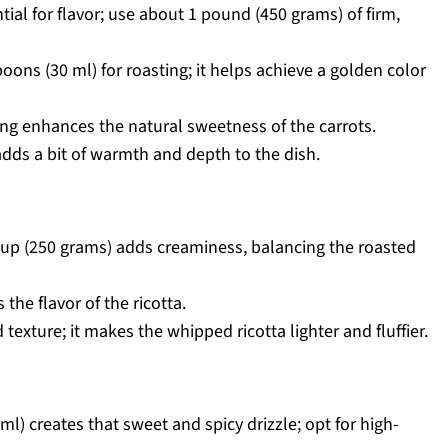
ial for flavor; use about 1 pound (450 grams) of firm,
oons (30 ml) for roasting; it helps achieve a golden color
ing enhances the natural sweetness of the carrots.
 adds a bit of warmth and depth to the dish.
cup (250 grams) adds creaminess, balancing the roasted
the flavor of the ricotta.
texture; it makes the whipped ricotta lighter and fluffier.
l) creates that sweet and spicy drizzle; opt for high-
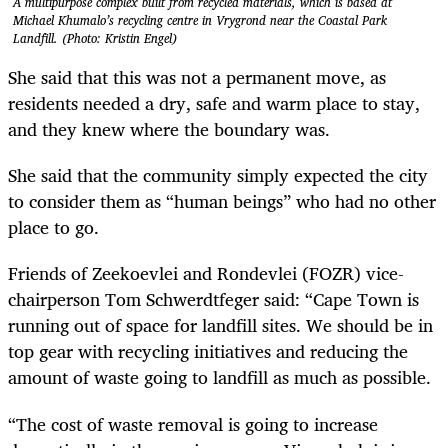
A multipurpose complex built from recycled materials, which is based at
Michael Khumalo’s recycling centre in Vrygrond near the Coastal Park
Landfill. (Photo: Kristin Engel)
She said that this was not a permanent move, as
residents needed a dry, safe and warm place to stay,
and they knew where the boundary was.
She said that the community simply expected the city
to consider them as “human beings” who had no other
place to go.
Friends of Zeekoevlei and Rondevlei (FOZR) vice-
chairperson Tom Schwerdtfeger said: “Cape Town is
running out of space for landfill sites. We should be in
top gear with recycling initiatives and reducing the
amount of waste going to landfill as much as possible.
“The cost of waste removal is going to increase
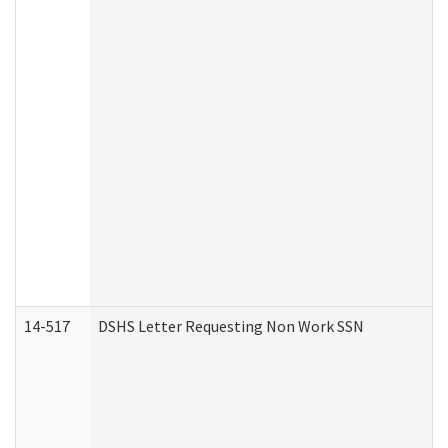
14-517
DSHS Letter Requesting Non Work SSN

- [WORK REQUIRED]: Whenever the word "adds" shows up in a line of the entries above, copy that line.

- [RESPONSE BELOW]:
 adds a bit of warmth and depth to the dish.
cup (250 grams) adds creaminess, balancing the roasted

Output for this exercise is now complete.